How does Halle Berry feature in this? She plays Travolta’s sexy assistant, used to recruit Hugh Jackman’s character, Stanley Jobson. A man so feared by the authorities that he is ranked as the world’s best hacker, and the terms of his parole read that should he even touch a computer he goes back to jail.
But why need a hacker if you are just going to nuke half the Middle East? To get the funds to buy the weapons from Siberia of course – and if you buy 5 warheads you get a discount. Jobson wants his daughter back, but it has been ruled by the courts that he is not even allowed to talk to her. So he needs some money to be able to hire a good lawyer and in typical Hollywood style he is offered $100 000 just to talk to the unknown boss but if someone is offering you that much money to hold a conversation then there isn’t that much chance of you getting away very easily. Jobson is needed to hack into a CIA system and transfer a couple of Billion dollars, sitting in the Operation Swordfish bank account – seemingly forgotten about since it was made from a number of companies set up by the CIA as a front to catch some drug smugglers.

» Raw records

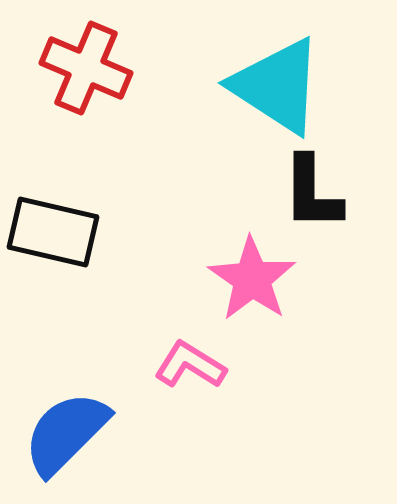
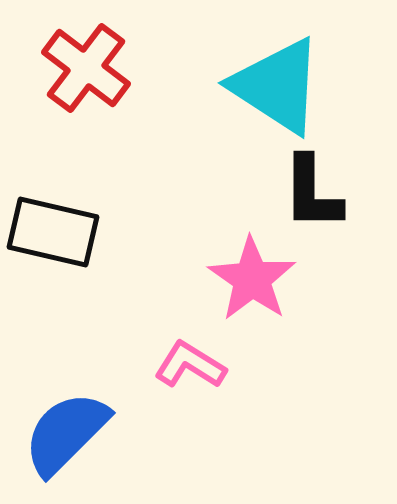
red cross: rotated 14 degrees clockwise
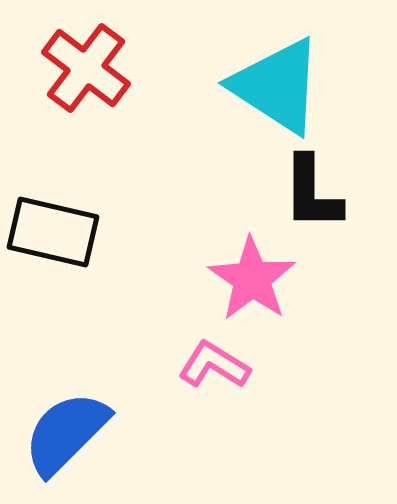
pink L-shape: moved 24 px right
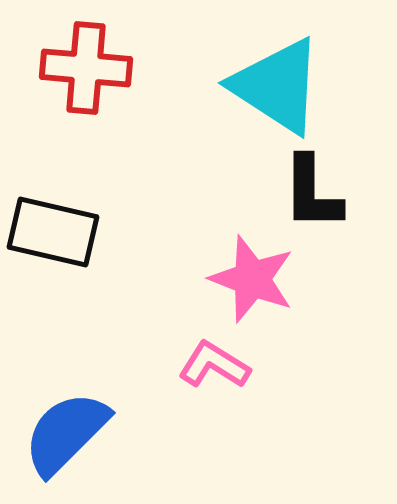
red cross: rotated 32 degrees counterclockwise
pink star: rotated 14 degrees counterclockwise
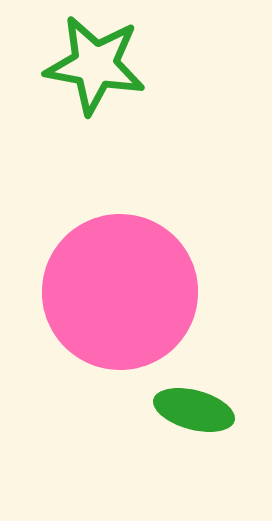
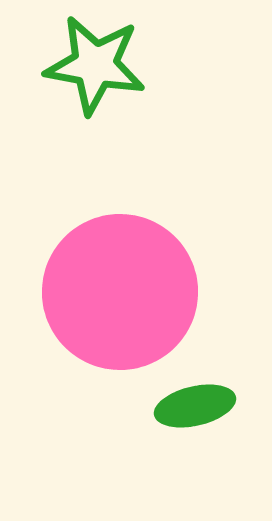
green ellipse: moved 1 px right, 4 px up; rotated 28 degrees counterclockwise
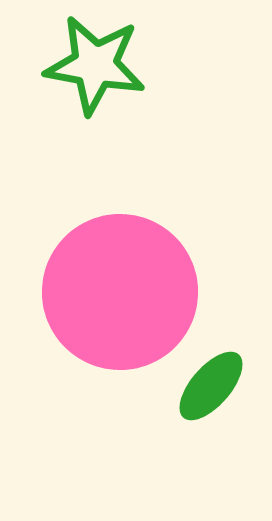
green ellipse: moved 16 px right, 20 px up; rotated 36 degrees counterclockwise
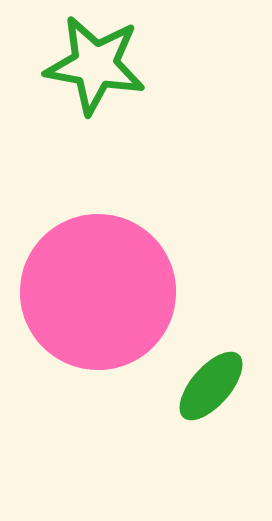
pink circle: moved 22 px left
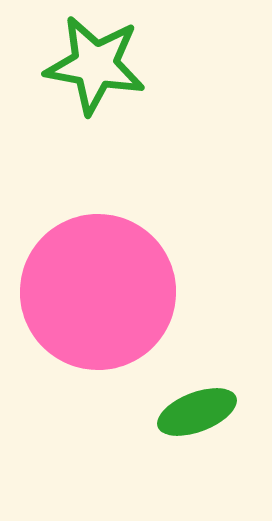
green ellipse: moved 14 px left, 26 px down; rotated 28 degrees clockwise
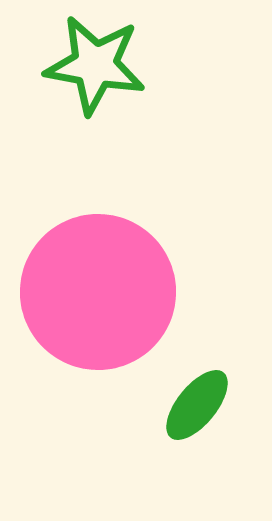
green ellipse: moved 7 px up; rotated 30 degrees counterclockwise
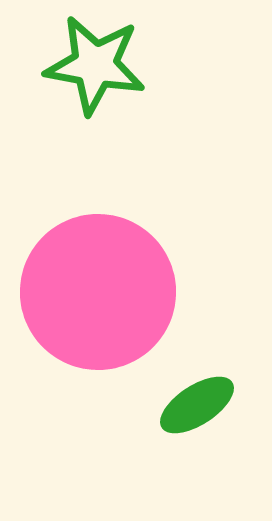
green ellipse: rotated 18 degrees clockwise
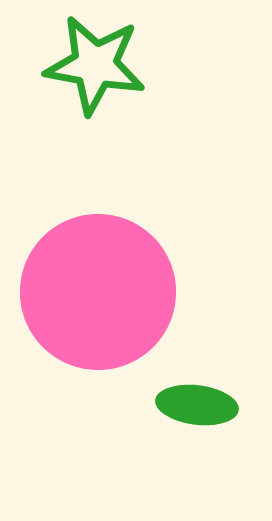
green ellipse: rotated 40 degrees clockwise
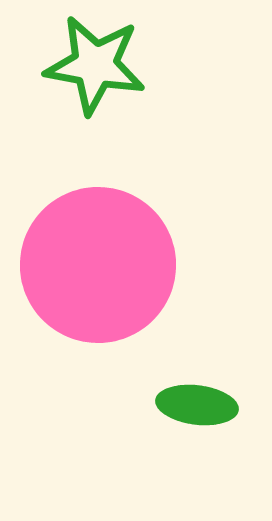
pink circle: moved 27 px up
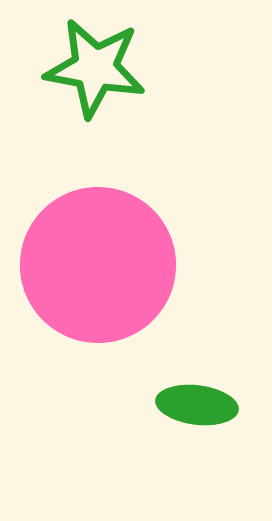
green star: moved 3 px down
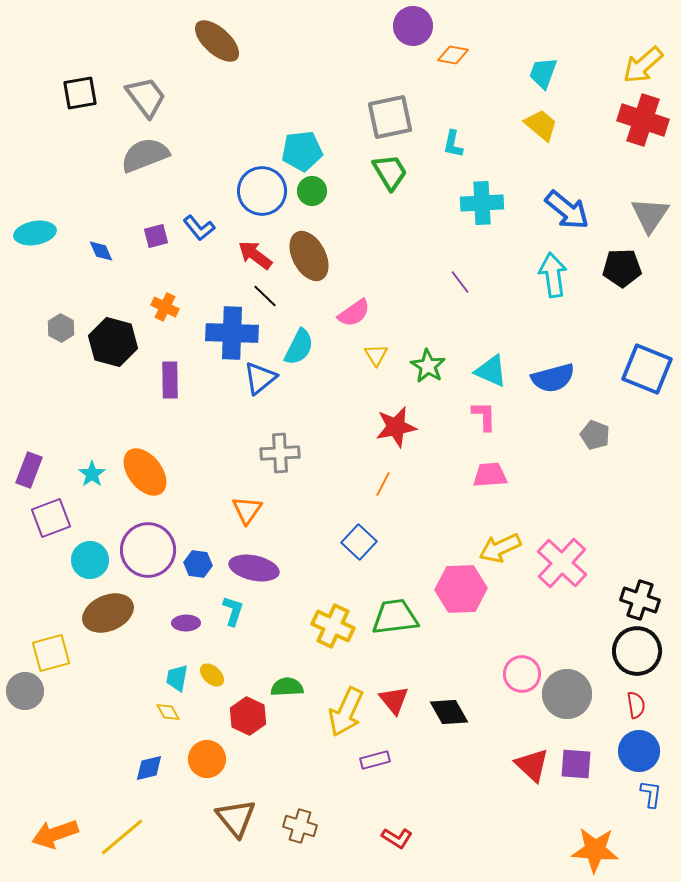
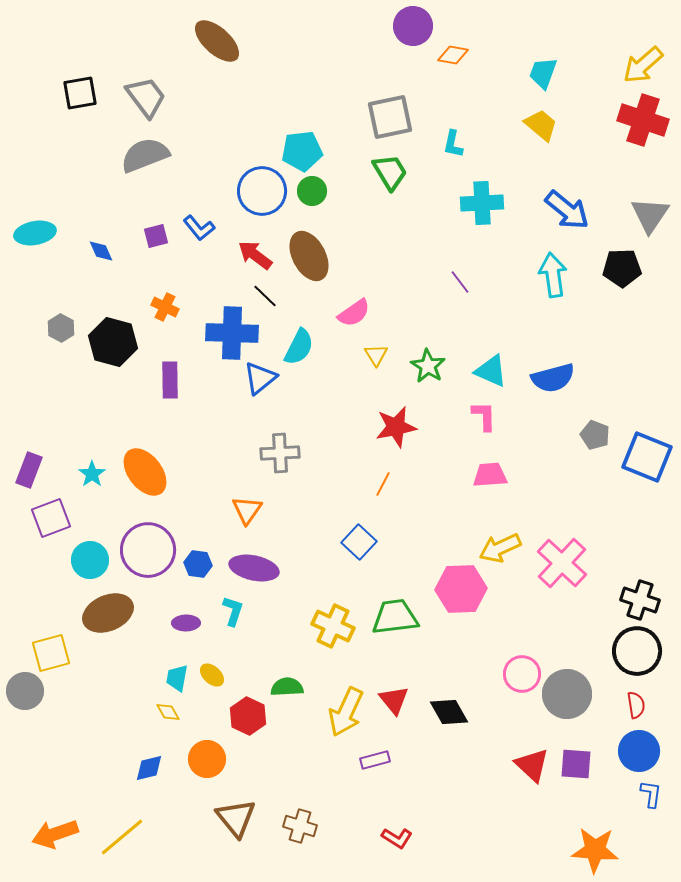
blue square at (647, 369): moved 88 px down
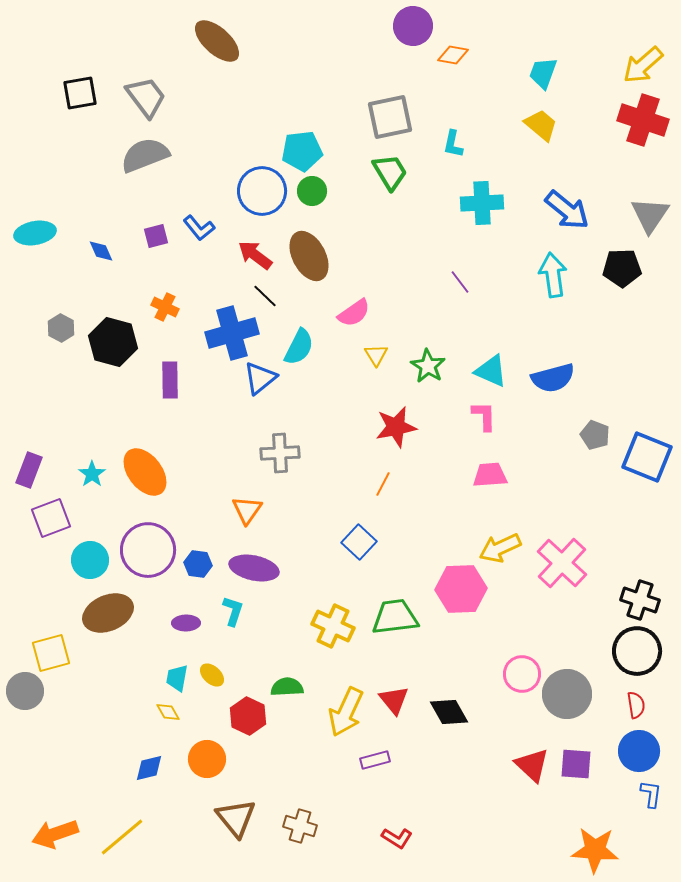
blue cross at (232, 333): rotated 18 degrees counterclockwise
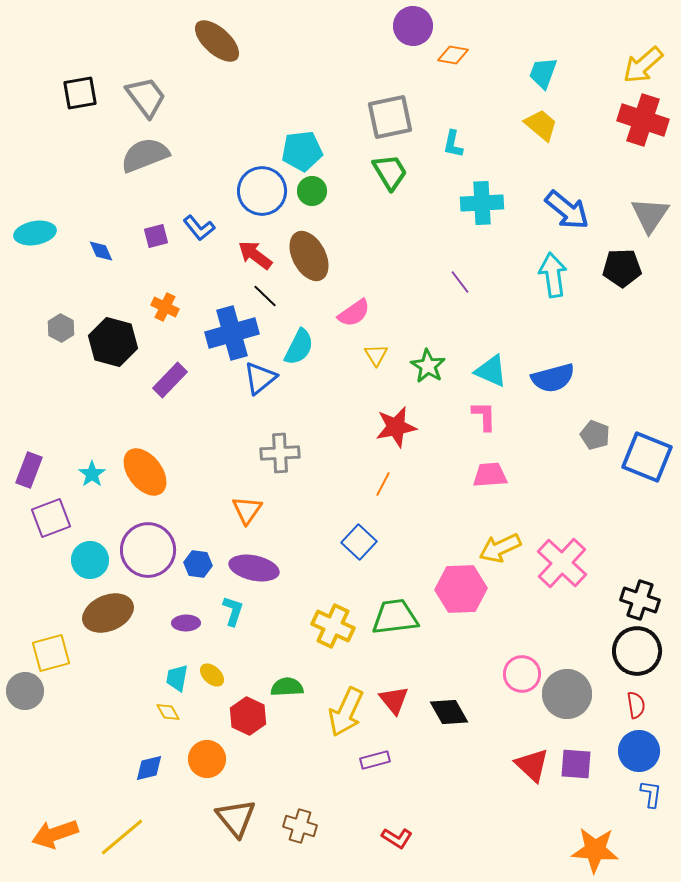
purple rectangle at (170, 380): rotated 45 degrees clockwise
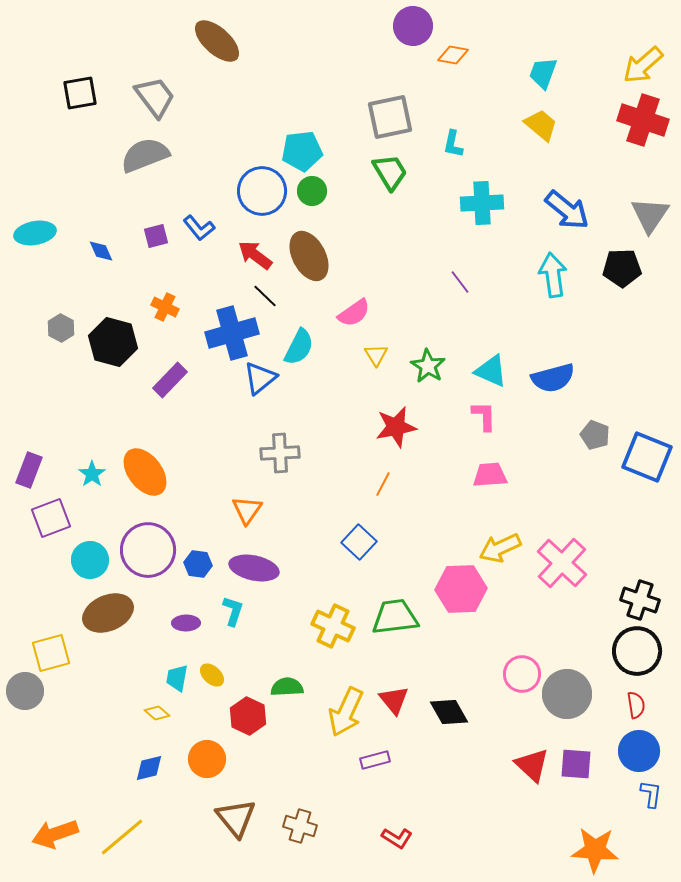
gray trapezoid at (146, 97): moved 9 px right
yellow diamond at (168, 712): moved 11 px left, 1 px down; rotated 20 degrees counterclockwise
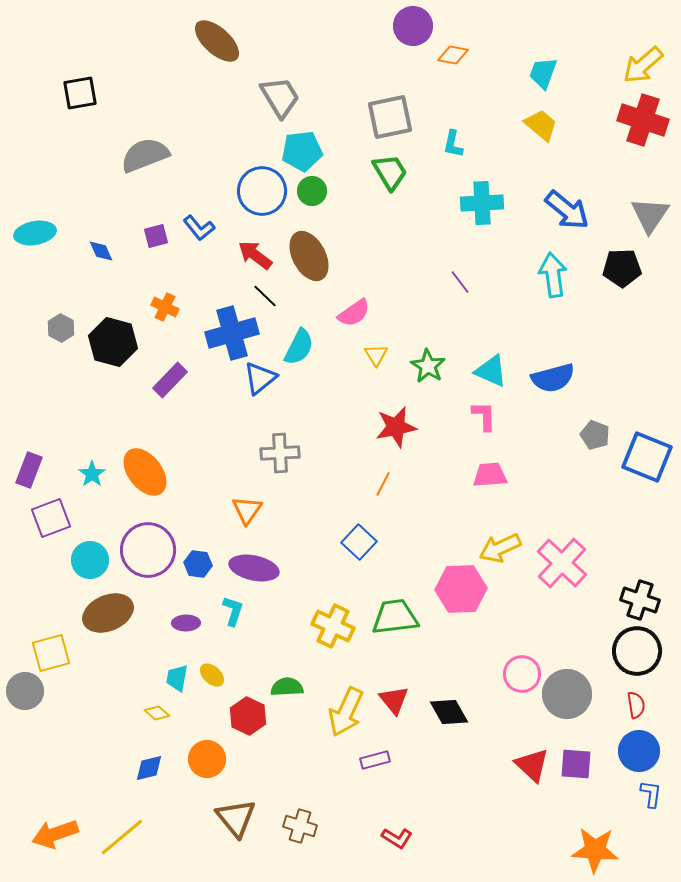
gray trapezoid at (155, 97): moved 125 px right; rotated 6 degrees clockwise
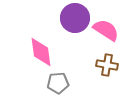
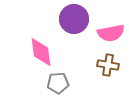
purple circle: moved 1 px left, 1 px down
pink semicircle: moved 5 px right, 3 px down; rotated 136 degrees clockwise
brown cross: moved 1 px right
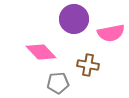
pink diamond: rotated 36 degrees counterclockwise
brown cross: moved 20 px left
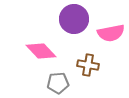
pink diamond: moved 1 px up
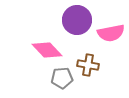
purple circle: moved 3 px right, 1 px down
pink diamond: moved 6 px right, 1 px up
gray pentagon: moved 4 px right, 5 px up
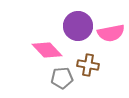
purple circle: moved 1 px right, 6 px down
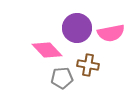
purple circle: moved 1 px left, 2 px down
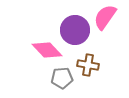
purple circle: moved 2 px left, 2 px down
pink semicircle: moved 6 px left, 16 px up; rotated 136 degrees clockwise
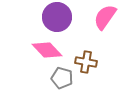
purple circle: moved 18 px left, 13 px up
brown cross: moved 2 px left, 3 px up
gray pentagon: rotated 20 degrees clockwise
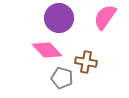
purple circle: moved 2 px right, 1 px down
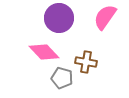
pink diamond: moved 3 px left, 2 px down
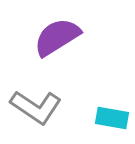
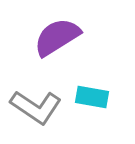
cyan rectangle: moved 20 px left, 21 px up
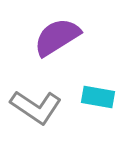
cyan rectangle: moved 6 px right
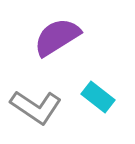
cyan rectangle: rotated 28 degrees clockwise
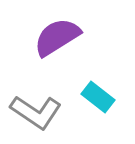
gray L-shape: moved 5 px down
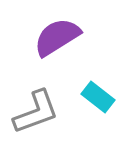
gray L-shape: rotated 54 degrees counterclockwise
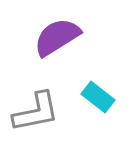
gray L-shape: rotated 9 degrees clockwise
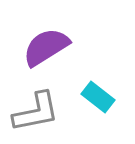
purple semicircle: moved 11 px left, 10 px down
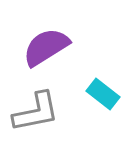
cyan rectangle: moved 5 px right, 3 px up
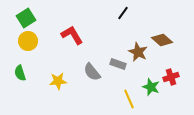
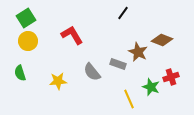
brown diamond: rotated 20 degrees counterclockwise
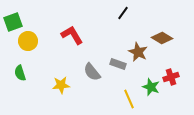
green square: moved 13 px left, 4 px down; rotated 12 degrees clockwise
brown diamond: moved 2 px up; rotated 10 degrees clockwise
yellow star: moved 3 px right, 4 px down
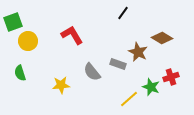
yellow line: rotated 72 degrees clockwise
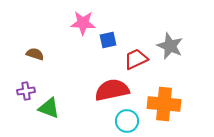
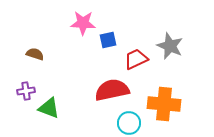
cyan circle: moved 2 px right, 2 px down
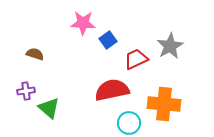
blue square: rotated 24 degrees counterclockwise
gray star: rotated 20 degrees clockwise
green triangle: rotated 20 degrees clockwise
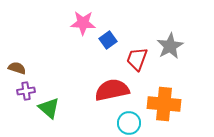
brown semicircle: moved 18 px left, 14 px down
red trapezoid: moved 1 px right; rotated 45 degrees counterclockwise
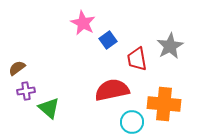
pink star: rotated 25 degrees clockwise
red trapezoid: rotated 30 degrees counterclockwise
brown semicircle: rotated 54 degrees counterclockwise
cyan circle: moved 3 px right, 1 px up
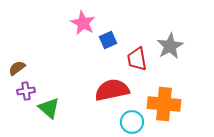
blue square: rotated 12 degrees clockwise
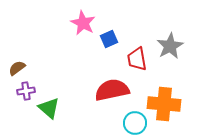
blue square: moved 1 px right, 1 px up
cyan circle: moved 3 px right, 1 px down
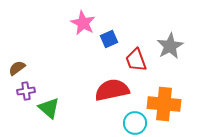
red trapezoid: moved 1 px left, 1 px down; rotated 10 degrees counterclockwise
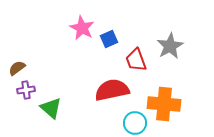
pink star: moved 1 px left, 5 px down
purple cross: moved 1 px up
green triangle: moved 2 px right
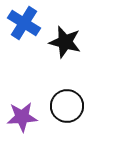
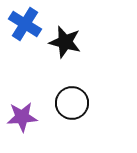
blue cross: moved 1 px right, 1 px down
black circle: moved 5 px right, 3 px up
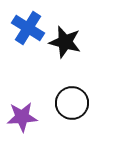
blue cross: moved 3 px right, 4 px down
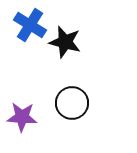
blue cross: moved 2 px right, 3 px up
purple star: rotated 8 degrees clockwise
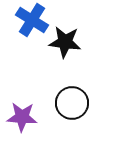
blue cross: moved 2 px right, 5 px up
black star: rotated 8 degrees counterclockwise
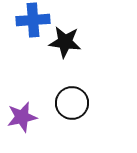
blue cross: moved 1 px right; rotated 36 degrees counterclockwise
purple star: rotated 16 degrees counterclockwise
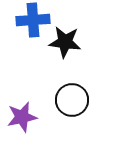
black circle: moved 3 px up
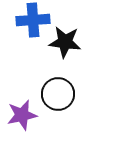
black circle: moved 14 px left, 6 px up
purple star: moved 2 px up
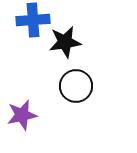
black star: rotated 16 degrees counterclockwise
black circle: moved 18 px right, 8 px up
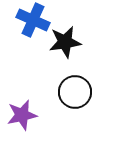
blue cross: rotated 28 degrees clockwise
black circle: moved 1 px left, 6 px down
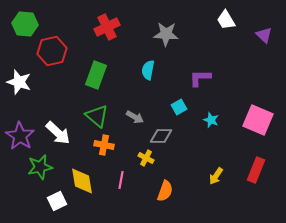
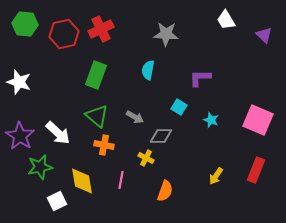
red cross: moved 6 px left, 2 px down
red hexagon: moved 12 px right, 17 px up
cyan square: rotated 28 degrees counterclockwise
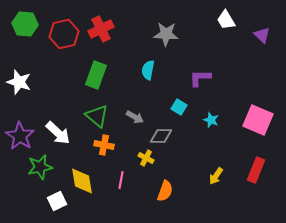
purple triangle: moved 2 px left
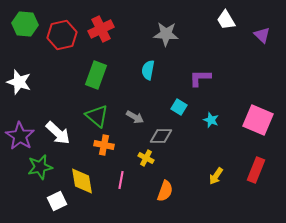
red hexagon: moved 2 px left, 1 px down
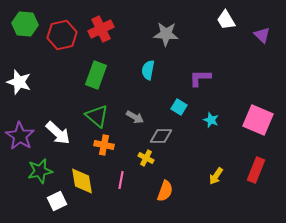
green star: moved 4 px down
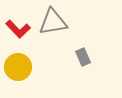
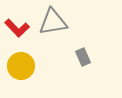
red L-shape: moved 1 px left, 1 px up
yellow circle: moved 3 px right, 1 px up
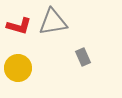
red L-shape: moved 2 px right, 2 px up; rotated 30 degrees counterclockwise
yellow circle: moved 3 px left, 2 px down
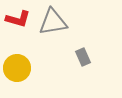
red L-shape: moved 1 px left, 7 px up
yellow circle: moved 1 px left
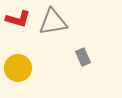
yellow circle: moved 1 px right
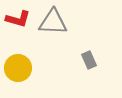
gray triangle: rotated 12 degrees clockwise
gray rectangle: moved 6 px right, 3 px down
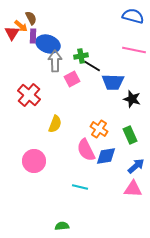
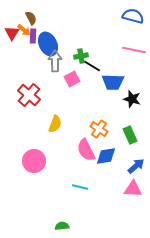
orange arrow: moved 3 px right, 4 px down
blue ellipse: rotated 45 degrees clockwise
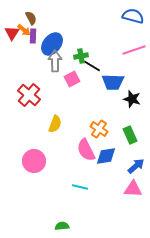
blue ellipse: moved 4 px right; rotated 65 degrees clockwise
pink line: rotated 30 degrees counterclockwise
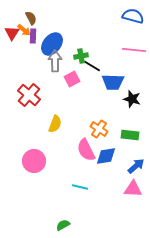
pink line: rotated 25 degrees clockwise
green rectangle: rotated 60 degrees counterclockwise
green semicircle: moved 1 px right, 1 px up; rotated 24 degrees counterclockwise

» Actions to take
(A) In the film review, what happens to Stanley Jobson under his parole terms if he so much as touches a computer?
(B) Duplicate the records word for word, starting at their first line and going on through the line with "pink semicircle: moved 6". Leave the pictures out.

» Written responses
(A) He goes back to jail.

(B)
red cross: rotated 14 degrees clockwise
pink L-shape: moved 24 px right
red cross: rotated 32 degrees counterclockwise
pink star: rotated 14 degrees counterclockwise
green ellipse: moved 1 px right, 4 px up; rotated 28 degrees counterclockwise
green ellipse: moved 16 px right, 20 px up; rotated 36 degrees counterclockwise
pink circle: moved 22 px left
green ellipse: moved 14 px left, 26 px down; rotated 28 degrees clockwise
green ellipse: moved 7 px up; rotated 30 degrees counterclockwise
green ellipse: rotated 18 degrees clockwise
green ellipse: rotated 40 degrees clockwise
pink circle: moved 27 px up
green star: moved 3 px down
blue square at (647, 369): moved 88 px down
blue cross at (232, 333): rotated 18 degrees counterclockwise
purple rectangle at (170, 380): rotated 45 degrees clockwise
gray trapezoid at (146, 97): moved 9 px right
yellow diamond at (168, 712): moved 11 px left, 1 px down; rotated 20 degrees counterclockwise
gray trapezoid at (155, 97): moved 125 px right; rotated 6 degrees clockwise
purple circle: moved 1 px left, 1 px down
pink semicircle: moved 5 px right, 3 px down; rotated 136 degrees clockwise
brown cross: moved 1 px right
pink diamond: rotated 36 degrees counterclockwise
brown cross: moved 20 px left
pink diamond: moved 1 px up
purple circle: moved 3 px right, 1 px down
pink diamond: moved 6 px right, 1 px up
gray pentagon: moved 4 px right, 5 px up
purple circle: moved 1 px right, 6 px down
purple circle: moved 1 px left, 2 px down
purple circle: moved 2 px left, 2 px down
pink semicircle: moved 6 px left, 16 px up; rotated 136 degrees clockwise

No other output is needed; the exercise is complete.